SSCB’de halklara tanınan özgürlüklerin Türkiye’de ki halklara (Kürtler, Ermeniler, Rumlar, Lazlar…) tanınmasından korkuyordu.
1920’nin Ocak ayında kurulan Komünist Partisi M. Kemal’in talimatı ile birkaç ay sonra kendini feshetmiştir.
M. Suphi TKP’nin Türkiye’deki siyasi çalışmalarını örgütlemek üzere 28 Aralık 1920’de Bakü’den Kars’a geçti. Kars’tan Erzurum’a giderek Kazım Karabekir daha sonra Ankara’da M. Kemal’le görüşmek istiyordu. Erzurum girişinde protesto gösterileri ile karşılaştı ve ile sokulmadı. M. Suphi arkadaşları ile birlikte Trabzon’a geçti. Motorla Batum’a gitmeyi oradan da Bakü’ye dönmeyi kararlaştıran grup, sağlanan bir motorla Karadeniz’e açıldı.

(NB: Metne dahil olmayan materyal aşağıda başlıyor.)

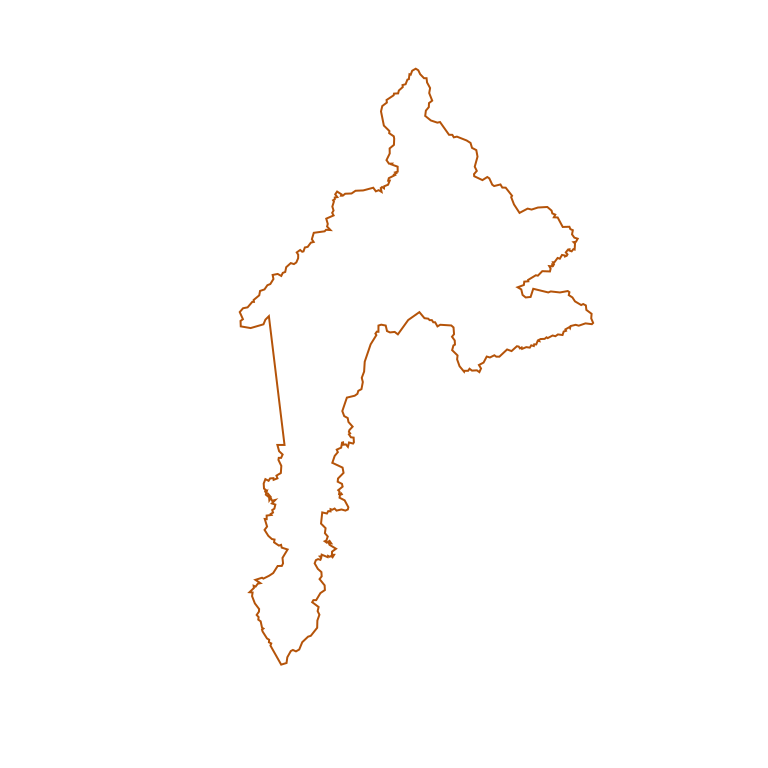 the district of Yolombó, Antioquia, Colombia, rotated 116°
{"feature_id": "7082276B53118394931", "entity_name": "Yolombó", "entity_type": "district", "adm_level": 2, "iso_a3": "COL", "parent_name": "Colombia", "parent_adm1": "Antioquia", "projection": "natural_earth1", "projection_center": [-74.913, 6.668], "detail": "fine", "context": "isolated", "style": "outline", "palette": "amber", "viewbox_px": 768, "rotation_deg": 116, "n_neighbors": 0, "source": "geoboundaries", "source_scale": "gbopen_adm2", "svg_char_len": 6155}
<svg xmlns="http://www.w3.org/2000/svg" viewBox="0 0 768 768"><g transform="rotate(116 384 384)"><path d="M395.0,538.0L392.2,528.4L383.2,518.5L378.2,518.8L373.5,517.2L482.4,446.7L485.5,453.1L490.4,448.8L491.8,444.2L495.5,444.1L496.5,446.2L498.5,445.6L502.6,440.4L509.2,437.7L513.5,440.5L515.5,438.4L518.5,441.2L517.1,442.1L518.8,445.0L521.6,445.3L521.5,448.9L526.2,448.5L530.6,446.0L531.0,443.9L532.5,443.9L533.2,442.9L531.9,442.3L534.4,441.8L533.4,440.3L534.7,437.4L535.7,439.8L536.2,437.6L538.7,436.1L536.1,435.8L538.0,433.4L535.9,430.9L540.5,432.4L540.0,428.8L544.1,427.9L546.3,429.2L548.2,427.4L550.4,428.8L551.0,427.7L553.7,431.8L556.9,430.2L557.6,432.0L563.4,426.6L567.5,427.4L571.2,421.4L572.5,416.8L571.8,414.2L574.5,413.4L575.3,407.6L573.7,406.0L575.9,404.2L575.0,398.1L584.8,399.0L589.5,396.1L592.3,396.1L594.2,399.8L602.5,400.7L606.7,403.2L611.8,407.1L611.6,408.7L616.4,413.7L617.2,407.8L618.8,409.9L622.4,410.6L622.5,412.7L624.4,411.5L630.1,413.6L629.0,410.7L632.5,409.6L637.8,403.9L641.0,397.6L643.4,396.6L647.4,397.2L648.5,394.5L650.9,393.7L651.4,390.8L656.5,386.8L656.7,385.2L658.2,386.0L659.7,384.6L664.0,377.6L664.2,375.1L666.6,374.2L666.6,371.6L668.9,371.4L681.3,353.4L677.5,349.3L672.0,351.1L664.9,350.7L663.0,349.3L662.9,345.9L659.8,343.8L651.9,344.3L644.4,341.5L642.4,339.4L632.4,337.2L625.8,340.2L619.7,340.9L617.2,344.1L613.1,345.0L611.6,352.9L609.2,352.7L608.0,350.2L599.8,349.5L595.1,346.8L591.0,349.1L587.6,356.4L584.2,355.7L580.5,357.8L579.2,362.4L575.6,367.7L572.2,368.0L570.3,366.5L569.9,364.1L567.8,364.2L567.1,366.0L566.2,364.7L564.7,365.2L564.3,358.7L563.0,359.0L563.1,357.1L561.7,356.1L562.3,354.3L559.4,354.0L560.3,356.0L557.4,357.2L553.1,354.9L552.4,362.5L551.1,363.9L550.3,361.7L548.9,364.2L551.7,365.8L551.3,368.3L549.9,367.2L545.7,367.7L544.0,371.7L539.2,373.3L537.1,379.4L526.5,383.2L525.4,378.5L522.7,378.4L521.9,376.2L519.9,377.2L519.7,375.4L517.6,373.8L518.6,371.2L515.4,367.2L514.7,363.2L512.6,361.5L510.4,362.0L505.8,368.4L505.7,374.1L503.0,375.0L501.6,373.6L501.0,374.6L502.4,376.2L500.1,376.9L499.5,378.6L494.4,376.2L492.2,378.0L492.1,382.8L489.1,383.9L481.6,381.4L477.3,384.6L477.5,395.9L470.2,396.8L465.5,395.6L463.7,397.7L460.0,394.6L455.1,396.0L454.4,395.2L456.4,393.9L455.0,391.8L456.3,388.9L451.9,389.8L451.1,385.7L449.6,385.5L445.5,387.8L446.4,390.4L444.6,393.5L443.2,392.8L442.4,394.6L440.5,394.9L436.1,393.5L433.7,399.3L430.5,401.7L430.3,405.7L426.6,409.6L412.5,411.4L407.4,405.2L404.5,403.6L401.4,404.1L398.5,402.0L391.5,403.9L388.2,406.7L381.6,407.3L372.4,411.1L354.2,413.4L343.4,412.3L342.5,413.8L340.1,413.4L339.5,411.9L333.9,414.6L331.9,412.5L330.7,408.1L335.1,404.5L335.0,401.2L332.5,397.2L333.3,393.3L315.9,390.3L303.9,383.7L307.1,376.5L305.9,372.9L306.6,371.0L305.6,369.0L306.9,366.8L306.1,365.1L308.8,361.2L306.1,359.4L301.9,349.2L302.7,346.3L308.5,342.9L311.7,343.6L313.9,339.5L317.5,337.5L318.9,338.5L323.7,337.6L326.1,330.4L329.8,329.1L334.9,323.9L337.9,317.3L336.8,317.4L335.3,314.2L332.8,313.8L333.4,310.8L331.0,306.5L331.5,303.5L327.5,303.6L325.3,307.0L321.1,303.9L314.3,303.7L313.7,300.4L309.8,297.4L310.2,295.1L308.9,292.3L299.0,288.5L298.5,283.8L291.8,281.1L291.3,279.3L292.4,277.4L290.8,276.3L291.9,275.3L288.5,272.3L287.4,268.9L284.7,268.6L284.2,266.0L282.5,266.4L281.7,264.5L277.8,264.8L277.4,263.3L276.7,264.3L274.9,262.9L273.0,259.4L270.8,258.4L271.0,257.0L266.5,253.7L265.9,250.9L263.2,249.4L261.7,245.0L258.1,245.5L256.4,243.7L255.4,244.9L251.6,242.3L252.2,241.3L250.1,241.7L246.8,237.7L246.2,234.5L241.2,229.5L239.1,223.4L237.4,222.8L234.2,226.5L229.9,228.2L228.7,234.6L224.9,237.0L224.8,240.0L226.6,241.4L226.0,248.6L223.6,252.6L223.1,256.9L220.2,257.6L219.9,259.6L224.6,266.0L227.7,274.7L229.7,276.5L233.0,291.6L241.5,290.4L244.1,294.6L243.2,298.5L238.8,302.1L238.5,306.3L233.7,301.7L230.5,302.8L228.4,299.3L227.3,300.1L219.7,295.2L219.2,293.2L213.2,291.2L210.1,284.2L207.3,284.8L205.6,287.2L204.6,284.6L203.1,285.1L203.5,283.8L201.9,283.7L200.5,285.5L199.8,284.2L194.6,283.2L194.3,280.9L190.0,280.6L189.2,277.7L190.0,277.2L188.7,276.0L187.1,275.9L186.0,278.3L182.4,277.5L181.6,276.3L182.8,275.8L182.5,273.5L179.8,272.9L179.6,271.6L174.0,273.9L173.4,275.8L172.0,273.8L168.5,273.6L169.0,277.1L167.1,280.6L163.0,281.7L163.1,284.4L161.4,286.3L164.5,292.2L158.2,300.9L159.7,304.4L156.7,304.3L156.9,307.5L154.7,309.4L153.3,314.8L157.9,323.0L162.5,327.8L163.4,331.8L170.8,337.2L165.6,345.9L160.3,351.6L158.7,351.4L154.2,360.7L155.6,363.8L153.6,366.8L157.8,371.8L157.4,374.1L153.0,379.5L152.7,381.9L157.6,384.9L157.7,394.0L155.9,395.1L151.8,394.0L148.9,397.7L138.7,399.6L133.3,403.6L133.2,408.4L129.4,411.9L128.9,416.5L129.7,426.9L131.7,429.4L130.1,431.8L131.5,434.8L124.0,448.5L125.7,450.6L126.6,457.4L125.0,464.5L119.9,466.2L115.5,465.1L111.8,466.7L108.2,464.9L102.7,470.9L97.8,472.3L94.1,477.5L90.5,479.8L91.6,482.1L89.7,487.3L87.0,490.7L86.7,493.7L90.1,496.0L94.3,495.6L94.4,496.9L99.1,495.3L100.2,496.4L105.1,496.0L107.2,498.4L108.9,497.3L113.7,499.3L116.6,498.7L118.6,502.3L120.3,501.9L127.6,506.2L129.8,504.8L134.9,507.4L140.3,506.2L151.8,497.4L154.3,490.0L156.3,489.3L157.1,483.8L159.0,482.4L164.7,479.9L169.8,482.2L174.3,479.9L181.7,479.9L183.8,476.1L182.4,473.4L183.4,473.6L182.7,467.0L187.1,464.8L188.8,466.6L189.1,465.4L191.2,466.7L191.4,465.7L196.9,469.9L199.4,469.4L198.7,468.0L203.1,467.7L206.2,470.5L208.1,469.8L207.8,472.1L209.3,472.8L212.4,470.4L212.1,473.7L214.4,475.8L212.3,479.7L219.1,487.5L222.8,494.3L227.0,496.7L230.0,502.3L232.8,503.6L233.6,505.2L232.2,505.3L231.6,510.5L234.9,511.0L236.5,507.9L238.0,510.0L239.6,509.2L241.2,510.3L242.0,509.0L247.2,508.2L250.2,505.4L252.9,505.6L254.6,503.2L260.7,508.4L264.8,504.7L267.4,504.2L269.1,499.6L270.8,503.7L272.8,504.3L278.9,513.4L285.5,512.3L287.2,509.5L289.0,511.7L294.2,512.7L296.0,515.0L300.1,514.5L301.0,515.5L300.3,518.1L304.0,520.1L305.4,517.8L308.6,516.3L313.2,516.1L315.7,517.5L316.2,520.8L321.9,523.1L326.6,521.9L328.5,523.7L331.9,523.7L331.7,527.8L334.8,531.9L338.1,529.4L344.0,530.0L346.3,532.1L351.4,532.9L354.7,536.2L359.0,535.0L365.6,538.0L367.2,536.9L367.9,538.4L374.9,540.2L377.7,543.9L382.6,545.2L387.6,539.2L390.2,540.6L395.0,538.0Z" fill="none" stroke="#b45309" stroke-width="2"/></g></svg>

Trabzon açıklarında saldırıya uğrayan M. Suphi ve arkadaşları öldürülerek denize atıldılar.
Komünizm’le Mücadele Derneği
Komünizm’le Mücadele Derneği 1950 yılında sol hareketlere ve komünizm düşüncesine karşı Amerikan çıkarlarına hizmet eden bir dernek olarak İstanbul’da kuruldu.

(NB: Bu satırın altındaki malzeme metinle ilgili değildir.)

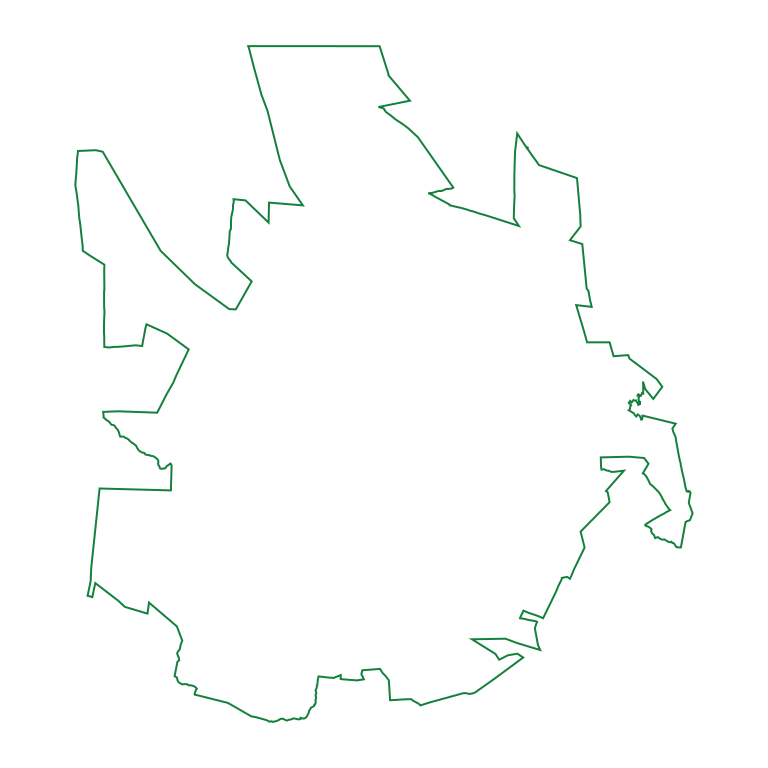 Pueblo Nuevo Solistahuacán, Chiapas, Mexico
{"feature_id": "50627088B52747419907097", "entity_name": "Pueblo Nuevo Solistahuacán", "entity_type": "district", "adm_level": 2, "iso_a3": "MEX", "parent_name": "Mexico", "parent_adm1": "Chiapas", "projection": "natural_earth1", "projection_center": [-92.879, 17.225], "detail": "fine", "context": "isolated", "style": "outline", "palette": "green", "viewbox_px": 768, "rotation_deg": 0, "n_neighbors": 0, "source": "geoboundaries", "source_scale": "gbopen_adm2", "svg_char_len": 6067}
<svg xmlns="http://www.w3.org/2000/svg" viewBox="0 0 768 768"><path d="M76.4,172.5L75.5,181.8L75.4,185.8L76.7,193.4L77.0,196.3L78.3,205.4L78.7,211.3L79.4,219.3L79.9,221.7L80.5,226.7L81.6,237.1L82.7,246.4L82.8,250.8L89.9,255.6L104.4,264.7L104.2,271.2L104.4,289.8L104.1,290.7L104.1,306.5L104.5,311.7L104.0,323.0L104.0,333.1L104.2,335.3L104.3,346.9L108.8,347.5L114.3,346.9L117.0,346.9L121.6,346.6L135.5,345.3L142.2,346.0L142.9,341.6L144.6,332.9L144.8,331.1L145.0,330.9L145.3,328.8L146.5,324.3L167.1,333.6L188.7,349.4L176.4,375.2L173.4,382.4L166.7,394.1L157.2,412.7L118.2,411.3L103.2,411.9L103.7,417.2L103.6,417.6L104.8,418.4L105.9,419.6L108.7,421.4L109.8,422.6L110.7,423.9L111.5,424.7L113.0,425.0L114.5,425.6L116.5,428.6L117.6,429.5L118.8,432.0L119.3,433.7L119.6,435.0L119.9,436.0L120.3,436.6L122.2,436.5L123.9,436.8L125.6,438.0L126.8,438.4L128.0,439.1L129.3,440.2L129.4,440.6L132.3,443.0L133.5,443.6L134.9,444.8L135.5,445.1L136.1,445.8L137.2,448.1L137.7,448.6L138.4,450.0L140.0,451.4L142.2,452.6L142.9,452.6L143.9,452.8L144.7,453.3L144.9,454.0L145.7,454.6L148.1,455.1L149.1,455.0L150.0,455.6L153.5,456.3L154.4,456.8L156.9,458.7L157.9,460.0L158.3,460.9L158.4,462.6L158.0,463.7L158.6,465.3L159.4,466.3L159.6,467.2L160.0,468.4L160.8,468.7L161.9,468.8L165.3,468.2L165.9,467.5L166.8,466.0L168.5,465.0L170.4,463.5L170.6,463.6L171.6,465.4L170.9,490.4L99.6,488.5L91.2,568.2L90.7,580.8L87.6,595.8L92.3,597.1L95.3,583.1L118.2,600.7L124.9,606.9L147.5,613.6L149.0,602.6L176.9,626.4L182.3,640.8L181.6,642.1L181.4,642.9L180.5,645.0L180.5,646.3L180.2,646.9L180.2,647.7L179.8,648.6L179.8,649.4L179.0,650.2L177.7,652.0L177.4,652.6L177.2,653.5L177.2,654.0L177.5,654.7L177.9,655.2L178.1,656.3L178.7,657.3L179.2,660.2L177.4,661.9L174.6,676.2L177.0,677.6L177.5,680.5L178.7,682.3L179.8,683.1L181.2,683.7L182.0,684.4L184.6,684.1L187.1,684.2L188.8,685.4L190.5,685.2L193.8,686.1L195.6,687.3L196.8,688.7L195.8,690.2L194.6,693.9L194.7,694.6L227.9,702.9L251.2,716.3L256.1,717.2L266.4,720.1L269.7,721.7L271.3,721.3L273.3,721.9L274.4,721.5L276.2,721.1L278.5,720.2L280.7,718.8L283.3,718.8L284.8,719.8L287.1,720.6L288.5,719.9L291.5,719.3L293.5,718.4L295.6,718.7L298.1,719.4L300.4,719.1L300.6,717.8L303.2,718.6L304.9,718.3L306.9,716.5L308.6,713.0L308.9,711.3L311.1,707.6L314.0,706.1L314.4,704.5L315.1,704.4L315.8,702.1L315.4,700.2L316.1,698.4L315.6,694.8L316.3,693.4L315.6,690.4L316.5,688.3L316.9,686.4L316.9,685.6L317.2,685.6L317.9,679.4L318.4,676.8L318.6,676.4L329.0,677.6L334.2,677.9L334.7,677.5L340.7,675.1L340.6,678.9L342.6,679.3L357.2,680.4L363.9,679.3L361.4,674.2L362.3,670.3L380.0,668.9L382.7,673.1L386.0,676.5L388.8,680.3L390.1,700.2L392.9,700.1L403.3,699.4L408.5,699.2L411.2,699.2L412.8,700.5L418.6,703.7L420.5,705.4L429.8,702.4L463.3,693.2L465.7,693.1L467.9,693.7L469.7,693.9L472.3,693.5L475.2,692.4L494.8,678.5L523.2,657.5L517.4,653.7L507.9,655.3L499.2,659.7L495.4,653.9L472.0,639.3L505.5,638.7L517.2,643.1L540.2,650.0L538.0,645.2L534.9,628.5L534.9,628.1L535.5,626.2L536.0,624.5L537.1,621.9L536.1,621.3L526.9,619.6L525.7,619.1L520.0,618.2L521.6,614.5L522.2,613.5L523.4,610.6L528.2,612.7L537.8,615.9L543.1,618.2L554.0,595.9L555.2,593.4L555.6,592.6L558.4,585.9L561.4,579.9L561.8,578.9L561.8,577.9L567.2,576.9L569.9,578.8L571.3,575.9L574.3,568.7L584.5,547.8L584.5,547.1L580.6,531.6L609.6,502.2L607.7,492.2L606.0,491.0L623.9,470.7L614.5,471.8L611.3,471.9L609.1,470.9L606.3,470.4L604.9,469.6L603.8,469.2L601.5,469.7L601.0,466.4L600.8,457.4L628.8,456.7L644.2,458.0L648.5,463.8L642.8,473.4L644.0,473.9L646.0,476.0L647.4,478.4L649.2,481.9L649.9,483.7L653.6,486.9L658.8,492.2L659.7,493.5L661.4,496.3L662.6,498.9L664.8,502.6L665.6,504.2L668.9,508.9L670.2,510.1L665.8,512.4L664.5,513.3L659.7,515.8L652.5,520.0L646.3,523.9L646.3,524.2L645.2,524.9L645.7,525.8L648.6,526.8L651.4,528.9L651.2,531.4L652.3,533.5L654.1,535.2L655.1,538.1L657.8,537.1L660.9,539.3L662.5,539.6L664.5,539.5L668.3,541.8L669.8,542.3L671.3,541.7L672.4,543.0L673.8,543.2L676.4,547.1L679.1,547.4L680.9,547.4L685.6,522.0L687.3,521.1L689.9,520.2L692.6,513.4L688.8,502.8L690.5,492.9L690.0,491.7L689.4,491.4L688.8,490.9L687.9,491.2L687.9,491.6L686.7,491.4L685.3,486.6L683.9,479.0L681.5,468.9L681.6,468.2L680.8,465.6L680.6,462.7L680.1,461.8L678.9,456.1L676.1,440.6L675.5,436.8L673.3,431.8L672.4,428.5L675.7,423.7L642.6,415.6L642.6,416.7L642.0,419.5L641.2,419.6L640.1,416.3L637.8,414.4L636.3,416.5L634.4,414.4L634.0,413.4L628.7,410.2L629.9,409.3L630.3,406.2L631.1,405.3L628.8,402.8L629.5,402.0L630.1,400.9L631.6,402.5L633.3,400.2L633.4,400.4L635.9,400.6L636.1,400.5L637.2,402.6L637.8,403.1L638.3,404.9L640.0,404.1L640.0,402.3L639.2,402.7L638.9,400.1L638.5,399.3L639.0,396.6L637.5,395.6L638.4,394.3L639.0,394.7L639.8,395.5L640.8,395.9L642.0,393.1L643.2,393.6L643.2,386.0L643.0,381.6L645.3,389.2L653.3,398.9L662.3,386.8L656.7,379.1L629.5,358.6L628.2,355.1L613.6,356.2L609.6,342.3L587.1,342.3L584.1,331.6L576.2,305.1L591.7,306.9L590.0,299.9L588.4,290.7L586.8,288.9L586.5,286.8L582.3,244.1L570.0,240.2L572.6,236.7L580.6,226.5L580.2,214.3L577.0,178.1L539.0,165.1L536.2,161.0L532.2,155.6L527.8,149.2L527.8,147.6L527.1,147.3L526.8,148.0L517.2,133.5L515.0,152.1L514.4,174.0L514.3,189.3L514.6,196.5L514.1,206.1L513.8,218.2L518.9,226.0L485.1,215.1L483.8,214.8L478.9,213.4L473.7,211.6L469.8,210.6L468.4,210.0L461.1,207.9L449.6,205.3L449.5,204.5L435.0,196.7L432.0,194.8L428.3,193.2L432.6,192.8L438.4,191.0L441.5,191.0L446.0,189.1L447.4,188.8L448.8,188.9L452.2,188.4L453.3,187.6L417.9,137.2L408.4,128.4L402.7,124.1L395.5,119.4L390.4,115.2L385.8,111.9L383.6,108.4L378.5,107.0L409.9,100.7L388.5,75.4L388.6,75.2L388.3,73.6L379.6,46.2L248.2,46.1L248.9,47.9L253.8,66.9L261.4,94.6L267.5,110.8L279.8,159.9L289.7,186.4L302.9,205.4L269.0,202.6L268.6,222.6L245.5,200.4L233.5,199.2L233.8,201.8L233.1,204.6L232.9,209.6L231.3,216.9L231.1,219.3L230.9,229.1L230.5,229.5L229.8,231.0L229.0,243.4L228.5,246.2L227.2,255.5L228.1,257.9L230.9,261.5L231.3,262.5L251.7,281.4L235.8,309.4L229.2,309.1L194.9,284.2L160.6,250.8L102.7,151.7L95.7,150.2L78.0,151.0L77.7,154.1L77.6,154.5L77.2,157.7L76.6,168.4L76.4,170.3L76.4,172.5Z" fill="none" stroke="#15803d" stroke-width="2"/></svg>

Bu dernekte yetişen kadrolar devlet kademelerinde önemli noktalarda yer aldılar. Önemli bazı üyeleri Fethi Tevetoğlu, İlhan Darendioğlu, Bekir Berk, Cemal Gürsel, Recai Kutan, Adnan Menderes, Celal Bayar, Süleyman Demirel, Turgut Özal.
Cumhurbaşkanı Cemal Gürsel 16 Temmuz 1965 tarihinde TİP’in Bursa mitingine yapılan saldırı sonrasında KMD (Komünizm’le Mücadele Derneği) fahri başkanlığından ayrıldı. Bunun üzerine adalet bakanlığı dernekle ilgili soruşturma başlattı.
Bu dernekte “Vatana, Allah’a bağlılığı kökleştirmek” ülküsüyle milliyetçiler ve İslamcılar yer aldılar.
KMD’nin mirasçıları olarak bugünkü Ülkü Ocakları, Milli Türk Talebe Birliği, İlim Yayma Cemiyeti varlıklarını sürdürüyorlar.
Kürdistan’da Komünizm
Kürdistan’da oldukça güçlü bir sol örgüt ve komünist damar vardır.
Özellikle 80’li yıllardan itibaren de TKEP/KKP, KKP, MESOP, ÖSP ve yeniden KKP ekseninde güçlü bir miras ve odak vardır.
KKP geleneğinin en önemli hedeflerinden biri dört parça Kürdistan’da ulusal birliği sağlamaktır. KKP halkların kendi kaderini tayin hakkını savunur, yanında yer alır.
Kürdistan’ı işgal eden devletlerin kirli plan ve siyasetlerine karşı Kürdistan’i ittifak içerisinde yer alan siyasi güçlerle ortak bir strateji belirlenmesi yine KKP’nin önemli yakın hedeflerinden birisidir. Tüm bunların yanında Kürdistan’da sosyalist bir devrim mücadelesini örmeye çalışmaktadır.
Kürdistanlı komünistlerin şemsiyesi KKP (Kürdistan Komünist Partisi) dir.
Sonuç olarak Türkiye’de ve Kürdistan’da komünistler çok ağır bedeller ödediler. Kürdistan’da siyasal mücadele yükselince bazı istisnalar hariç (devrimci parti, dernek, grup, yayınlar vb) Türkiye’de adeta sağ, sol, liberal, İslamcı bütün kesimler bölünme paranoyası ile Kemalizm’e boyandılar.
Onun içindir ki Suudi Arabistan’a Komünizm gelse bile Türkiye sınırlarına yaklaşamaz.